• WORK INSTRUCTIONS:
Switch each "Person at" in the material below to "Subject at", and reproduce every other line unchanged.

• DATASET RECORDS:
════════════════════
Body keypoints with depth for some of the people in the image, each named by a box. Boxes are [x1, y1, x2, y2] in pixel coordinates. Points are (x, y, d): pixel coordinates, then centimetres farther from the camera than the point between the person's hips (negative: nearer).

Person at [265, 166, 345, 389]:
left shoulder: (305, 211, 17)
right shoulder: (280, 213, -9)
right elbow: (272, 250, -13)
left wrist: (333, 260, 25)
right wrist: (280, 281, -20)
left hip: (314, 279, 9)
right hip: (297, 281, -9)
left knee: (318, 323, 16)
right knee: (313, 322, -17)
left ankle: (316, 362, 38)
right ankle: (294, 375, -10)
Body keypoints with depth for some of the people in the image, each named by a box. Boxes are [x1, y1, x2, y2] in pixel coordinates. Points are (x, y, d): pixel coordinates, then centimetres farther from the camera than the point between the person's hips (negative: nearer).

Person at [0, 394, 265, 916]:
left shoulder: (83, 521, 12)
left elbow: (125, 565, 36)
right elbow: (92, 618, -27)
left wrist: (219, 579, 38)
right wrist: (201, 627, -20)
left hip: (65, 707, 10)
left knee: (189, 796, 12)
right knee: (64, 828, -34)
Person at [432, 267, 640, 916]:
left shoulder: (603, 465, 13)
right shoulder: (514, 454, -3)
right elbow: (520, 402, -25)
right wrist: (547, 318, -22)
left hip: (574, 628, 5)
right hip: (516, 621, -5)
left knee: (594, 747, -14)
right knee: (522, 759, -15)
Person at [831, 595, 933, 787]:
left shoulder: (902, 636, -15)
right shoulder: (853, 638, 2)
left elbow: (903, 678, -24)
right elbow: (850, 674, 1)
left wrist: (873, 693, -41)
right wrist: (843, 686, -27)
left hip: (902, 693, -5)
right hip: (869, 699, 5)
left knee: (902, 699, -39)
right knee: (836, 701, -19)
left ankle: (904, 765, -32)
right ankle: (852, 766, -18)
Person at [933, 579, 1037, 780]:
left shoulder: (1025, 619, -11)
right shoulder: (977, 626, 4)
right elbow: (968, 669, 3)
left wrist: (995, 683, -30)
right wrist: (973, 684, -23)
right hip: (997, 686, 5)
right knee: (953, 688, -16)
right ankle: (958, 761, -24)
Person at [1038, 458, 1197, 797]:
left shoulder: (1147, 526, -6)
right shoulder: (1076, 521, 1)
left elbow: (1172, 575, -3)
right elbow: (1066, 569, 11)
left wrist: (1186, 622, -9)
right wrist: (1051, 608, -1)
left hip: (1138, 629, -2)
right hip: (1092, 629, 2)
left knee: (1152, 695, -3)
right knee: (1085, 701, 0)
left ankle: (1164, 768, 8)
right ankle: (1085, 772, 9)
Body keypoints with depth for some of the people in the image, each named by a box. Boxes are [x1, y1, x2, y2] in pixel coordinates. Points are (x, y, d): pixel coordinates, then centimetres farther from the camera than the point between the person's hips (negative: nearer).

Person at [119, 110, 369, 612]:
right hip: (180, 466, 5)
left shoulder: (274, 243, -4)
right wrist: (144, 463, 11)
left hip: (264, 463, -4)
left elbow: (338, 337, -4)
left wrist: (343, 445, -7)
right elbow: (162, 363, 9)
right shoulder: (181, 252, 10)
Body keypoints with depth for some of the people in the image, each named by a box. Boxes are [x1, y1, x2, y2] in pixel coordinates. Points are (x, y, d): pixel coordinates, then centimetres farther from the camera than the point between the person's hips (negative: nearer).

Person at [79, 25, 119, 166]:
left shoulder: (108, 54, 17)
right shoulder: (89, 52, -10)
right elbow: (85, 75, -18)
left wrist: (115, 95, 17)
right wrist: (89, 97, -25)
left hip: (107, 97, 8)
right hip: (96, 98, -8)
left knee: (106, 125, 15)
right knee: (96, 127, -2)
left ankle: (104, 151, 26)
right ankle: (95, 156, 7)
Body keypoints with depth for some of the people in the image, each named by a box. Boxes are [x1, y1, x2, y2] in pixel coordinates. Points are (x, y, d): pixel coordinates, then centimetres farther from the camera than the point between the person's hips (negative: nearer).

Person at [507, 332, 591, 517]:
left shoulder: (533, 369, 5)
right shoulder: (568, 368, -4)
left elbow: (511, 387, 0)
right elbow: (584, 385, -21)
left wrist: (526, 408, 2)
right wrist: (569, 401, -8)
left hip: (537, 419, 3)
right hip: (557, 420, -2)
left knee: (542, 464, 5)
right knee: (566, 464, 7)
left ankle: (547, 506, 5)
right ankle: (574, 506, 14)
════════════════════
• YOUR SOLUTION:
Body keypoints with depth for some of the people in the image, each named by a box. Boxes are [x1, y1, x2, y2] in pixel coordinates. Points are (x, y, d): pixel coordinates, then centimetres farther from the camera than the point between the person's hips (negative: nearer).

Subject at [265, 166, 345, 389]:
left shoulder: (305, 211, 17)
right shoulder: (280, 213, -9)
right elbow: (272, 250, -13)
left wrist: (333, 260, 25)
right wrist: (280, 281, -20)
left hip: (314, 279, 9)
right hip: (297, 281, -9)
left knee: (318, 323, 16)
right knee: (313, 322, -17)
left ankle: (316, 362, 38)
right ankle: (294, 375, -10)
Body keypoints with depth for some of the people in the image, each named by a box. Boxes are [x1, y1, x2, y2] in pixel coordinates. Points are (x, y, d): pixel coordinates, then centimetres farther from the camera than the point between the person's hips (negative: nearer).

Subject at [0, 394, 265, 916]:
left shoulder: (83, 521, 12)
left elbow: (125, 565, 36)
right elbow: (92, 618, -27)
left wrist: (219, 579, 38)
right wrist: (201, 627, -20)
left hip: (65, 707, 10)
left knee: (189, 796, 12)
right knee: (64, 828, -34)
Subject at [432, 267, 640, 916]:
left shoulder: (603, 465, 13)
right shoulder: (514, 454, -3)
right elbow: (520, 402, -25)
right wrist: (547, 318, -22)
left hip: (574, 628, 5)
right hip: (516, 621, -5)
left knee: (594, 747, -14)
right knee: (522, 759, -15)
Subject at [831, 595, 933, 787]:
left shoulder: (902, 636, -15)
right shoulder: (853, 638, 2)
left elbow: (903, 678, -24)
right elbow: (850, 674, 1)
left wrist: (873, 693, -41)
right wrist: (843, 686, -27)
left hip: (902, 693, -5)
right hip: (869, 699, 5)
left knee: (902, 699, -39)
right knee: (836, 701, -19)
left ankle: (904, 765, -32)
right ankle: (852, 766, -18)
Subject at [933, 579, 1037, 780]:
left shoulder: (1025, 619, -11)
right shoulder: (977, 626, 4)
right elbow: (968, 669, 3)
left wrist: (995, 683, -30)
right wrist: (973, 684, -23)
right hip: (997, 686, 5)
right knee: (953, 688, -16)
right ankle: (958, 761, -24)
Subject at [1038, 458, 1197, 797]:
left shoulder: (1147, 526, -6)
right shoulder: (1076, 521, 1)
left elbow: (1172, 575, -3)
right elbow: (1066, 569, 11)
left wrist: (1186, 622, -9)
right wrist: (1051, 608, -1)
left hip: (1138, 629, -2)
right hip: (1092, 629, 2)
left knee: (1152, 695, -3)
right knee: (1085, 701, 0)
left ankle: (1164, 768, 8)
right ankle: (1085, 772, 9)
Body keypoints with depth for some of the people in the image, each named by a box. Boxes are [x1, y1, x2, y2] in pixel coordinates. Points are (x, y, d): pixel coordinates, then centimetres farther from the camera than the point between the person's hips (negative: nearer).

Subject at [119, 110, 369, 612]:
right hip: (180, 466, 5)
left shoulder: (274, 243, -4)
right wrist: (144, 463, 11)
left hip: (264, 463, -4)
left elbow: (338, 337, -4)
left wrist: (343, 445, -7)
right elbow: (162, 363, 9)
right shoulder: (181, 252, 10)
Body keypoints with depth for some of the people in the image, each named by a box. Boxes are [x1, y1, x2, y2] in pixel coordinates. Points are (x, y, d): pixel coordinates, then centimetres farther from the camera than the point between the person's hips (negative: nearer).

Subject at [79, 25, 119, 166]:
left shoulder: (108, 54, 17)
right shoulder: (89, 52, -10)
right elbow: (85, 75, -18)
left wrist: (115, 95, 17)
right wrist: (89, 97, -25)
left hip: (107, 97, 8)
right hip: (96, 98, -8)
left knee: (106, 125, 15)
right knee: (96, 127, -2)
left ankle: (104, 151, 26)
right ankle: (95, 156, 7)
Body keypoints with depth for some of the people in the image, each named by a box. Boxes are [x1, y1, x2, y2] in pixel coordinates. Points are (x, y, d): pixel coordinates, then centimetres farther from the camera than the point between the person's hips (negative: nearer).

Subject at [507, 332, 591, 517]:
left shoulder: (533, 369, 5)
right shoulder: (568, 368, -4)
left elbow: (511, 387, 0)
right elbow: (584, 385, -21)
left wrist: (526, 408, 2)
right wrist: (569, 401, -8)
left hip: (537, 419, 3)
right hip: (557, 420, -2)
left knee: (542, 464, 5)
right knee: (566, 464, 7)
left ankle: (547, 506, 5)
right ankle: (574, 506, 14)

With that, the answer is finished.